This post from Profhacker has been sitting in my brain all day.  In part it has been sitting because I spent a couple of hours answering chat reference questions followed immediately by a couple of hours of teaching which meant that I couldn’t do any more than leave it in my brain to poke at me during down times

It’s taken me a few years to fully reconcile myself to the fact that for about 30 minutes directly following a class, I am so wired up that I am really unable to do much of anything.
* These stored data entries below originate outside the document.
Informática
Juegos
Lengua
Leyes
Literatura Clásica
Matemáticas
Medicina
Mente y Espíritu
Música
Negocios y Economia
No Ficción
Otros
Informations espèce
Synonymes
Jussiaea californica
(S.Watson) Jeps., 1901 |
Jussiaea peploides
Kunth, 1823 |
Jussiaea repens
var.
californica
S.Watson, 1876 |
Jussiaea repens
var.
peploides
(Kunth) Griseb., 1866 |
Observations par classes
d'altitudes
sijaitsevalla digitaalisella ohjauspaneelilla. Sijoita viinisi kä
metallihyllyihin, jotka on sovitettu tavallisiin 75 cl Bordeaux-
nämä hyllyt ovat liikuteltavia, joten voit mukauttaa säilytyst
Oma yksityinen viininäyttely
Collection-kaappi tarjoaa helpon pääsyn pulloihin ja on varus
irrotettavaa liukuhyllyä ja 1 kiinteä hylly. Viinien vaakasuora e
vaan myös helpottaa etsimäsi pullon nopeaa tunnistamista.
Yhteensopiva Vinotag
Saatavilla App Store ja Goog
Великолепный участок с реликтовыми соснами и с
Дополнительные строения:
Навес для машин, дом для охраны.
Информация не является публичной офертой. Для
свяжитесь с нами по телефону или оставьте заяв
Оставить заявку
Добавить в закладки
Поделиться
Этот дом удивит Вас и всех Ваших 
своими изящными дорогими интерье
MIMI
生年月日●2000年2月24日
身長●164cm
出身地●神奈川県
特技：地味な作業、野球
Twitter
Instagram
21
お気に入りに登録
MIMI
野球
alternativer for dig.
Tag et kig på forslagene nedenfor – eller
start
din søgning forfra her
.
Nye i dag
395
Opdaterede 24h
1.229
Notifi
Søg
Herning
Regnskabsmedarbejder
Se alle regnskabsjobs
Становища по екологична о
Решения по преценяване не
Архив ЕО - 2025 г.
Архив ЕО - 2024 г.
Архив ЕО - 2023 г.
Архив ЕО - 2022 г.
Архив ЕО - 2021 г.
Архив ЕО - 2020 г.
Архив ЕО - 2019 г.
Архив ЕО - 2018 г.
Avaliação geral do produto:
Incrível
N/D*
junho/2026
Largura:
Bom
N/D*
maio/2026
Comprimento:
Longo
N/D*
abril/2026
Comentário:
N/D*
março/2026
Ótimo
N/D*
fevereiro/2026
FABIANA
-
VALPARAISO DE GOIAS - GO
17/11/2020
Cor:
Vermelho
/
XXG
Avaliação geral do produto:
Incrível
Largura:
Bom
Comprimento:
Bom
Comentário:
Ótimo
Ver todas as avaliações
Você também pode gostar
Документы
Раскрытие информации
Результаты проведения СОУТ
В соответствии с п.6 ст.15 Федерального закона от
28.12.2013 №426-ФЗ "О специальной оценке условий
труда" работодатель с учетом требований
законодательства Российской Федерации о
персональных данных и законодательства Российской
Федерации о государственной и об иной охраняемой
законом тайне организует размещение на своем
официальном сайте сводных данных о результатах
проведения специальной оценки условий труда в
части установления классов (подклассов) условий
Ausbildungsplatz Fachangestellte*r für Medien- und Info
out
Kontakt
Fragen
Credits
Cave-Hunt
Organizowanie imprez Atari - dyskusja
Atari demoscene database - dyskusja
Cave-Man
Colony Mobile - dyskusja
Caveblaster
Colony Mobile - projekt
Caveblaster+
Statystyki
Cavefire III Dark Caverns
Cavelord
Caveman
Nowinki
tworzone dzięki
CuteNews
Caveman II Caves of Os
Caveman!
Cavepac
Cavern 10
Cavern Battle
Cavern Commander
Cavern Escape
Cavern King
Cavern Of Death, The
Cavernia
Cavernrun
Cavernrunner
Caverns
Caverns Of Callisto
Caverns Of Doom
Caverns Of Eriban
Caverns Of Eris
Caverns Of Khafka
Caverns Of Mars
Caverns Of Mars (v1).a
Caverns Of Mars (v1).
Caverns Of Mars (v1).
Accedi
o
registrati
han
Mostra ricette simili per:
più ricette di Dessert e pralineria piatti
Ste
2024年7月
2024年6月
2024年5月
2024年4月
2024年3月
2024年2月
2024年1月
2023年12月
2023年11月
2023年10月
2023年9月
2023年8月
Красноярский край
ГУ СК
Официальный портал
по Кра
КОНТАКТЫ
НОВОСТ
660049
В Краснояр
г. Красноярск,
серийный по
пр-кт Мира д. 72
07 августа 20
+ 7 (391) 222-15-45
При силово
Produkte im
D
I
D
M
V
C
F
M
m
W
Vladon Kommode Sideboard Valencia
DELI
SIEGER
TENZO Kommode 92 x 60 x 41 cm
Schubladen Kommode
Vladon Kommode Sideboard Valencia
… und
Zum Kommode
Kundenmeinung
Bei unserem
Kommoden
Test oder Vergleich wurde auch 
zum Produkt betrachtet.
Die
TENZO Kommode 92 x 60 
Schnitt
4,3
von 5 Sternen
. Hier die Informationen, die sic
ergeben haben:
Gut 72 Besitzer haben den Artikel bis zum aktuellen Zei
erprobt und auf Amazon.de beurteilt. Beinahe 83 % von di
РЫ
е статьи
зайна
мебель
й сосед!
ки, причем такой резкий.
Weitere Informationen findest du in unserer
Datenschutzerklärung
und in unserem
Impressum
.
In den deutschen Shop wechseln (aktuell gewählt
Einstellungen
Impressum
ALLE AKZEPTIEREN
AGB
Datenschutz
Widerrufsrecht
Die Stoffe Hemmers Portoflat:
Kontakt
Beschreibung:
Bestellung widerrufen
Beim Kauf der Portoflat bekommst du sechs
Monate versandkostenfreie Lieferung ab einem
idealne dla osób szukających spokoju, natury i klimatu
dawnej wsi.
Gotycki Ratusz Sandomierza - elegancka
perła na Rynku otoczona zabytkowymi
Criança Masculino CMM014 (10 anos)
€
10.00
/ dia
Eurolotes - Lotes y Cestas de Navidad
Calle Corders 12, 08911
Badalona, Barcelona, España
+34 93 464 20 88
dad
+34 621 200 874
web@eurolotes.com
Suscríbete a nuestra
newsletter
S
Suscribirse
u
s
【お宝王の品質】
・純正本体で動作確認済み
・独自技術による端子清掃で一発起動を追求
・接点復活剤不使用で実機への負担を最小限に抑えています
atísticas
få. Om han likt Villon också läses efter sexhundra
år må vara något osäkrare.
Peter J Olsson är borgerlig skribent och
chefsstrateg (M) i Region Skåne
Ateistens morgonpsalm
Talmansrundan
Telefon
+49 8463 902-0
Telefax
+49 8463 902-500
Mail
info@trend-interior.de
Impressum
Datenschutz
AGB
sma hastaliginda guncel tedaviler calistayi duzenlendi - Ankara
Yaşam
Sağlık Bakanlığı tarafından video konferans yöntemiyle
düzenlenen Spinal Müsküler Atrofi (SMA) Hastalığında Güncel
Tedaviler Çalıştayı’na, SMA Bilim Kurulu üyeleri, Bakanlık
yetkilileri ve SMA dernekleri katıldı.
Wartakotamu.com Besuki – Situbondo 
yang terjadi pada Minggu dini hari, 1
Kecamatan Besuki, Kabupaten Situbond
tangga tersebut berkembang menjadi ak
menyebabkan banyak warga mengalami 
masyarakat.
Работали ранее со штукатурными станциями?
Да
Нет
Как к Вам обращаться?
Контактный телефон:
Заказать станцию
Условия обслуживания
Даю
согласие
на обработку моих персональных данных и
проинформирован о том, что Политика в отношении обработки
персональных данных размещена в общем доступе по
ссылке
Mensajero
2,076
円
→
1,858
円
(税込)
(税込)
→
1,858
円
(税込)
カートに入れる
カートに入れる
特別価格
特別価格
I can’t effectively write, grade, or even respond to email.

I too am wired after teaching, and whether it’s an hour of teaching or four hours in a row, I find that the wired-ness of it all is quickly followed by a crash-period.

One day a week, I teach two sections of a class that meets weekly.  Some of my co-workers don’t understand why I am willing to add another few sections of one-shot sessions on those days.  Why not spread it out?  The reason is simple – as long as I’m still teaching, the adrenalin will see me through but I’m going to crash when I’m done regardless.  I’d just rather deal with it once, instead of every day for a week.

Which I have always assumed is due in part to my introversion.  I love the interacting with people in the classroom, but it does wear me out.  Which got me thinking – a LOT of librarians are introverts.  A lot of librarians who teach and who love it and who are good at it are introverts.  But unlike most people who teach, we have very little control over our schedules.  Yes, a few of us get to teach credit courses but an awful lot of teaching that we do is of the one-shot variety.  We teach when the classes are and I know from talking to a lot of instruction librarians that many of us are motivated enough to get the chance to interact with students that we would rarely say “no, the timing of that session just won’t work for me.”

My personal hell – teach at 9 am and then not again until mid-afternoon or later.  Two totally different amp-up and crashes.

So the Profhacker post is part of a larger body of advice – about tailoring your schedule (or schedules) and being mindful of your energy levels and your needs when you do so. How can we do that in library instruction?  How can we be intentional as a program or department of library teachers and work together to do this?  I don’t know if there are answers, but it’s something to think about as we (if we) move away from traditional liaison models and start collaborating and cooperating within our institutions to maximize what we can do as librarian teachers.